DAUGUET, Marie


L’amant

Tu es la vigueur du soleil

Et ta sève embaume.

Elle est un ruisseau de mai sous l'aubépine,

Plus douce que la fleur du sureau.

Tu te dresses et tu es la force de la forêt!

Tes reins blessent mes mains nouées,

Tu es rude comme un chêne.

Je t'ai baisé comme un rouge-gorge dans ma main,

J'aime la tiédeur de ton corps dans ma main.

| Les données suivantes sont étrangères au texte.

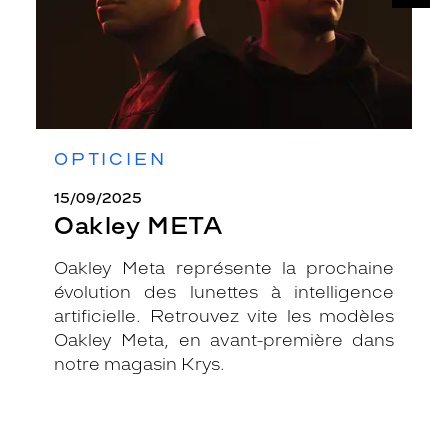
OPTICIEN
15/09/2025
Oakley META
Oakley Meta représente la prochaine
évolution des lunettes à intelligence
artificielle. Retrouvez vite les modèles
Oakley Meta, en avant-première dans
notre magasin Krys.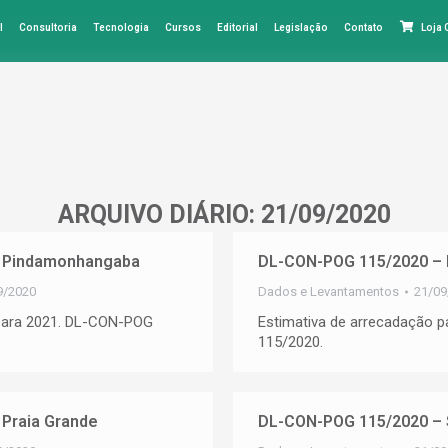
l
Consultoria
Tecnologia
Cursos
Editorial
Legislação
Contato
Loja
ARQUIVO DIÁRIO:
21/09/2020
 Pindamonhangaba
DL-CON-POG 115/2020 – 
9/2020
Dados e Levantamentos
21/09
 para 2021. DL-CON-POG
Estimativa de arrecadação 
115/2020.
Praia Grande
DL-CON-POG 115/2020 – 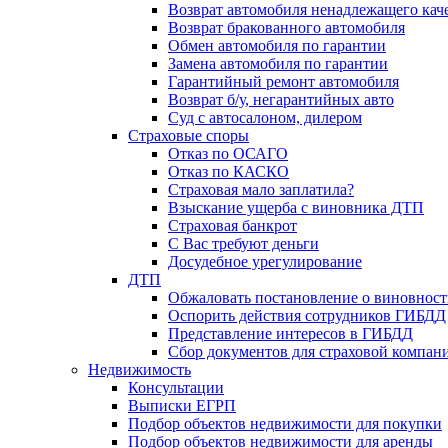
Возврат автомобиля ненадлежащего каче
Возврат бракованного автомобиля
Обмен автомобиля по гарантии
Замена автомобиля по гарантии
Гарантийный ремонт автомобиля
Возврат б/у, негарантийных авто
Суд с автосалоном, дилером
Страховые споры
Отказ по ОСАГО
Отказ по КАСКО
Страховая мало заплатила?
Взыскание ущерба с виновника ДТП
Страховая банкрот
С Вас требуют деньги
Досудебное урегулирование
ДТП
Обжаловать постановление о виновнос
Оспорить действия сотрудников ГИБДД
Представление интересов в ГИБДД
Сбор документов для страховой компан
Недвижимость
Консультации
Выписки ЕГРП
Подбор объектов недвижимости для покупки
Подбор объектов недвижимости для аренды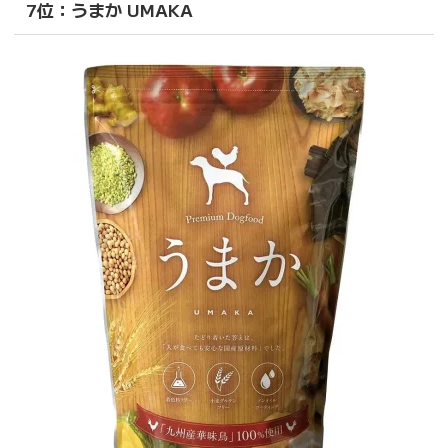
7位：うまか UMAKA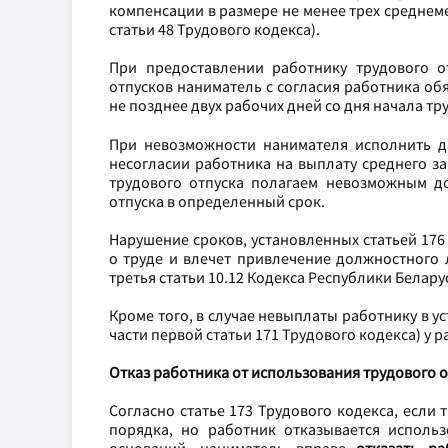
компенсации в размере не менее трех среднеме
статьи 48 Трудового кодекса).
При предоставлении работнику трудового от
отпусков наниматель с согласия работника об
не позднее двух рабочих дней со дня начала тр
При невозможности нанимателя исполнить д
несогласии работника на выплату среднего за
трудового отпуска полагаем невозможным д
отпуска в определенный срок.
Нарушение сроков, установленных статьей 176
о труде и влечет привлечение должностного 
третья статьи 10.12
Кодекса Республики Белару
Кроме того, в случае невыплаты работнику в у
части первой статьи 171 Трудового кодекса) у 
Отказ работника от использования трудового от
Согласно статье 173 Трудового кодекса, если
порядка, но работник отказывается исполь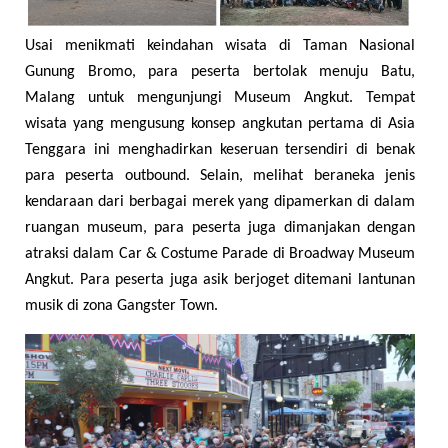
Usai menikmati keindahan wisata di Taman Nasional
Gunung Bromo, para peserta bertolak menuju Batu,
Malang untuk mengunjungi Museum Angkut. Tempat
wisata yang mengusung konsep angkutan pertama di Asia
Tenggara ini menghadirkan keseruan tersendiri di benak
para peserta outbound. Selain, melihat beraneka jenis
kendaraan dari berbagai merek yang dipamerkan di dalam
ruangan museum, para peserta juga dimanjakan dengan
atraksi dalam Car & Costume Parade di Broadway Museum
Angkut. Para peserta juga asik berjoget ditemani lantunan
musik di zona Gangster Town.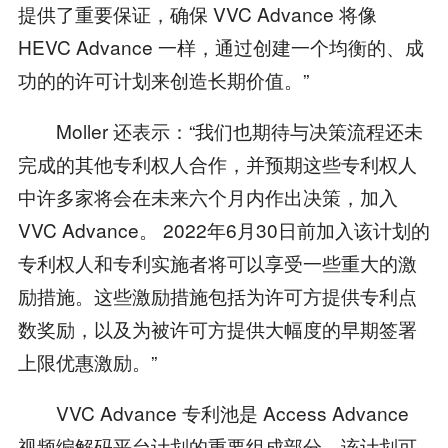
提供了重要保证，确保 VVC Advance 将像
HEVC Advance 一样，通过创建一个均衡的、成
功的的许可计划来创造长期价值。”
Moller 还表示：“我们也期待与决策流程还未
完成的其他专利权人合作，并预期这些专利权人
中许多家将会在未来六个月内作出决策，加入
VVC Advance。 2022年6月30日前加入该计划的
专利权人和专利实施者将可以享受一些重大的激
励措施。这些激励措施包括为许可方提供专利点
数奖励，以及为被许可方提供大幅度的早期签署
上限优惠激励。”
VVC Advance 专利池是 Access Advance
视频编解码平台计划的重要组成部分，该计划可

Je me rassasie de ton odeur sauvage;

Tu sens les bois et les marécages

Tu es beau comme un loup,

Tu jaillis comme un hêtre

Dont l'énergie gonfle l'écorce.

... Le nœud de tes épaules est dur sous les mains;

L'axe du monde est dans ta chair.

... Mais je louerai ton cri sauvage,

Mais je louerai ton corps qui embaume,

C'est un bois sauvage aux rudes fleurs.

Je louerai ta brutalité,

Le sanglot rauque de ta chair;

Je louerai ta sève immense

Où l'univers est en puissance.

Je louerai tes poings et comment ils se dénouent

Tout à coup quand tu retombes

Au creux d'une épaule,

Plus doux qu'un petit enfant

Et plus innocent qu'un ange.



Printemps


De lointaines tiédeurs, errantes mains, caressent,

Moiteur de peau sortant des troncs velus que pressent

Le lierre et les lichens. La volupté confond


Les bras humains avec la courbure assouplie

Des bouleaux étirant leur geste qui supplie;

Et mon désir comprend, frémit et leur répond.


C’est l’amour qui m’enlace et c’est lui qui m’enfièvre

A travers le vent chaud dont m’étouffe la lèvre;

Je lui ouvre ma chair qui veut et qui consent.


La force que j’adore, en la brise aromale

Flotte indiciblement; la sève triomphale

Dans un suprême élan vient se mêler au sang.



Campanule

…..
Je suis le vent qui roule, et je m’entends bruire
Parmi le vol agile et bleu des libellules ;

Au visage des eaux, j’ai vu mes yeux reluire

Et mon sang a teinté les roses campanules,


Pendant que de la sève en moi se coagule.

Je parle avec l’écho et vogue à l’unisson

Des traînantes rumeurs que le bois dissimule,

Et je m’épanouis aux primes floraisons.